While these Czech and German towns were becoming defined by these unique churches as a reflection of their cultures, they were also being shaped by the hands of a few gifted local architects and artisans as well. Two of these churches were designed by the San Antonio architect Leo Dielmann, the son of German immigrants who received his formal training in architecture in Germany.
While the Catholic Church had encouraged the design of churches in Texas to be built within the Mediterranean or Mission style, these communities rejected this, and upon his return, Dielmann brought with him a neo-gothic expression that fit so well to these Bohemian and Moravian cultures. While they longed to recapture the spirit of place in their homeland, they were also built by local craftsmen with the materials at hand, limestone and brick, and wood for the vaulting and carved ornament.
The elaborately painted interior that these chapels have become renowned for, were the work of local artisans as well. Artists like Gottfried Flury, Fred Doneker, and Ferdinand Stockert and Hermann Kern – another pair of immigrant artists who were based in San Antonio, provided the realization of the Heaven on earth in the interiors of the churches.
Two of these churches in particular that realize the work of Dielmann and the team of Stokert and Kern are those in Dubina and High Hill.
Dubina is known as the “Mother of Czechs in Texas” and its’ Sts. Cyril and Methodius Church is the jewel in her crown. This burgeoning town had grown to more than 600 families, but a hurricane in 1909 destroyed their wooden church and a new neo-gothic inspired church was built to take its place by 1912. While in some ways the most simple of the painted churches in the area, the interior with its beautiful sky-blue ceilings complete with more than 3,000 white gold-leafed stars continue to give parishioners a feeling of being close to heaven.

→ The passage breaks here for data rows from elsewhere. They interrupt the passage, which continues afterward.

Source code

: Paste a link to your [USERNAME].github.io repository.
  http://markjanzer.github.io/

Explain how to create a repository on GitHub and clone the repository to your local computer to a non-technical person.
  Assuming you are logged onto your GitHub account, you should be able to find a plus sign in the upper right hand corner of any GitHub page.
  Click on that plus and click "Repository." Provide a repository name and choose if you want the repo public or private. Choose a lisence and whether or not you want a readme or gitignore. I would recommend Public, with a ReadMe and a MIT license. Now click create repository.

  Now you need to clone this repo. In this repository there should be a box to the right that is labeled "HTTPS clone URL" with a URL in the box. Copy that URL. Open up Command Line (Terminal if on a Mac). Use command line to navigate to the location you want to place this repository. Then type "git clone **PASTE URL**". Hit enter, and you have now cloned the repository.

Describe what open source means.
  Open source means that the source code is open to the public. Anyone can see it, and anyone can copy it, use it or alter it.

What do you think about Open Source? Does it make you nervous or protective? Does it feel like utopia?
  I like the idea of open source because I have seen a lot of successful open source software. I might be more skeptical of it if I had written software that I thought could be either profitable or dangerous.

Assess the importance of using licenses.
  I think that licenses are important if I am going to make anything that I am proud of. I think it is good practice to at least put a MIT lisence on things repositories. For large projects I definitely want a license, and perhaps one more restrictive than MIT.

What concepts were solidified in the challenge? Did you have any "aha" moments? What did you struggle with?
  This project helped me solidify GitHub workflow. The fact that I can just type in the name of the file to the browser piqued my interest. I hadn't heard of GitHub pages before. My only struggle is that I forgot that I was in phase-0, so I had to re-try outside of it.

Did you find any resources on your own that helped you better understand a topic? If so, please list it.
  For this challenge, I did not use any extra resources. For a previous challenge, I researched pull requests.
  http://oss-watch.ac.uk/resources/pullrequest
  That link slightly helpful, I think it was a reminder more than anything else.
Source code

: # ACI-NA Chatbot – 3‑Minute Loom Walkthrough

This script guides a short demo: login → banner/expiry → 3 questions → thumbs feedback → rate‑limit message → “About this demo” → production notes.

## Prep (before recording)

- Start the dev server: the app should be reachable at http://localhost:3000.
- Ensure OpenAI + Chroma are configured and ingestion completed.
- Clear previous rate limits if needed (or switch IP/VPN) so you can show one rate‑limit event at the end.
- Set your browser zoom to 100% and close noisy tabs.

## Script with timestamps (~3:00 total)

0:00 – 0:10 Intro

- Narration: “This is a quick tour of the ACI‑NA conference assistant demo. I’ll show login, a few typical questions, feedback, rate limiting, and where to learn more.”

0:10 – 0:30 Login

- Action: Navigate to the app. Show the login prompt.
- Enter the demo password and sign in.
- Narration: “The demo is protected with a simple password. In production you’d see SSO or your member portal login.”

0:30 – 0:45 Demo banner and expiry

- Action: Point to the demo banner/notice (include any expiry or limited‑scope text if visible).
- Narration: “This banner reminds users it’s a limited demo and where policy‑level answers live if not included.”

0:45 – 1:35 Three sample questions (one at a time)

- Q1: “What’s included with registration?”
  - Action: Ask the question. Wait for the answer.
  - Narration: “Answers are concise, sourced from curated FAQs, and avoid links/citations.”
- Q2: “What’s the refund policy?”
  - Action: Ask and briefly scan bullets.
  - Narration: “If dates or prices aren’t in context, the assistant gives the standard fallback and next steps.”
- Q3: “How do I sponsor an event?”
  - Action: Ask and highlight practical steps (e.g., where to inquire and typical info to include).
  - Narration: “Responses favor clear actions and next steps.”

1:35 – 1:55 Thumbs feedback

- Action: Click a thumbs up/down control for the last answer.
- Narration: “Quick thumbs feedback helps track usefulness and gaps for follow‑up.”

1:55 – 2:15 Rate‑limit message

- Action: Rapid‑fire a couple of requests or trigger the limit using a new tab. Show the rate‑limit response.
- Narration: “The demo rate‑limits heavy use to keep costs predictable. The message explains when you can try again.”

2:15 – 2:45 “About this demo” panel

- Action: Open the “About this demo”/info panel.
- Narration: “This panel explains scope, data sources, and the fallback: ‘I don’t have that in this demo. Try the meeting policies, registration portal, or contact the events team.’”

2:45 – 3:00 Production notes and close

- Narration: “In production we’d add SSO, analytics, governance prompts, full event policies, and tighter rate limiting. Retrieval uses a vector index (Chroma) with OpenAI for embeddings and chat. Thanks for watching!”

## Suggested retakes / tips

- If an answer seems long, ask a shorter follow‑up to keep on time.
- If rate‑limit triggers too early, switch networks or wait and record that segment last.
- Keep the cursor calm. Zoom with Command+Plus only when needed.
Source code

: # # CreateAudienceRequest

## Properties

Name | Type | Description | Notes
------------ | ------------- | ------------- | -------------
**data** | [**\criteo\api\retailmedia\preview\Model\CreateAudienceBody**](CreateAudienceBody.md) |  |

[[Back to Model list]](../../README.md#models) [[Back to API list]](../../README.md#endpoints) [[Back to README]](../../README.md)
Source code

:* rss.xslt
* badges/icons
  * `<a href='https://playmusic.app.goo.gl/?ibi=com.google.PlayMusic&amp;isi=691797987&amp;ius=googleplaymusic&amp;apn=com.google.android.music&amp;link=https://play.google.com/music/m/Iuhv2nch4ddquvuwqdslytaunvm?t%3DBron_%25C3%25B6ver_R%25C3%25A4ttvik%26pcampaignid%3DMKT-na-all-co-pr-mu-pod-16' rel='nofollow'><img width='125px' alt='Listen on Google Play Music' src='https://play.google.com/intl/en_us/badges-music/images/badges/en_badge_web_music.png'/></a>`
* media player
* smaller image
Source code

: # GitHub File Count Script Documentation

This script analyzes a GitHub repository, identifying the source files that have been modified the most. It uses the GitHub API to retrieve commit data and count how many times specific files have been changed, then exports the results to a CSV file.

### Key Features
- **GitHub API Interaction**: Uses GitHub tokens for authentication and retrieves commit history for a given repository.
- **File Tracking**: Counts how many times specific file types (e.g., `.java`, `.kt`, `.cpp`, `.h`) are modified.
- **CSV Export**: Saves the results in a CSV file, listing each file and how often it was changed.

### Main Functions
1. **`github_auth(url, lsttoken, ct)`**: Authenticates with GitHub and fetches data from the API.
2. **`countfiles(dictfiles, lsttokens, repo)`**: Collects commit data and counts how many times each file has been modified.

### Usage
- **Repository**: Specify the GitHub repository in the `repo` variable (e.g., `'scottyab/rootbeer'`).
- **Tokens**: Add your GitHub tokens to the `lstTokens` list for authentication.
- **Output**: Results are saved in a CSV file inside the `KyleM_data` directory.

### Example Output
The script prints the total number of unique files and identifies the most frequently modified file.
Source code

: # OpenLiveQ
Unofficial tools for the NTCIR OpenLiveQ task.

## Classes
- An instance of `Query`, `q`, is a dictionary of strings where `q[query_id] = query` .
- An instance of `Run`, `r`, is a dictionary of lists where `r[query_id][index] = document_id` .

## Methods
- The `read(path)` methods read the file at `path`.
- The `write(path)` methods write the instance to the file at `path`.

Framed by numerous stencils and frescoes, a stunning mural depicts the Garden of Gethsemane in the sanctuary behind the steepled high altar, all lit by the tall windows along the nave.
High Hill’s Nativity of the Blessed Virgin Mary is known as the “Queen of the Painted Churches”. This red brick, gothic revival church, built in 1908, reflects Dielmanns early skilled understanding of gothic proportion and rhythm in its massing and detail. Its wood interior has an elaborate altar, a chandelier, a pipe organ, Stations of the Cross imported from Italy and a painted reproduction of Michelangelo’s “Pieta.” The apse glows in periwinkle blue, accented with gold leaf, while the ceiling decorative painting creates the illusion of gothic groin vaulting.
Localized detail fills the tromp l’oeil effects in the faux marbling that was painted with turkey feathers. Intricately detailed, German stained-glass windows fill the nave with dappled colors and light in the afternoon sun.
As seen in the Holy Spirit in the testor above the ambo in High Hill, these details are shaped by the hand of man through the local designers, craftsmen and artisans, and these churches provide an inspiration in both faith and in our desire to create a well built, lasting place within the land.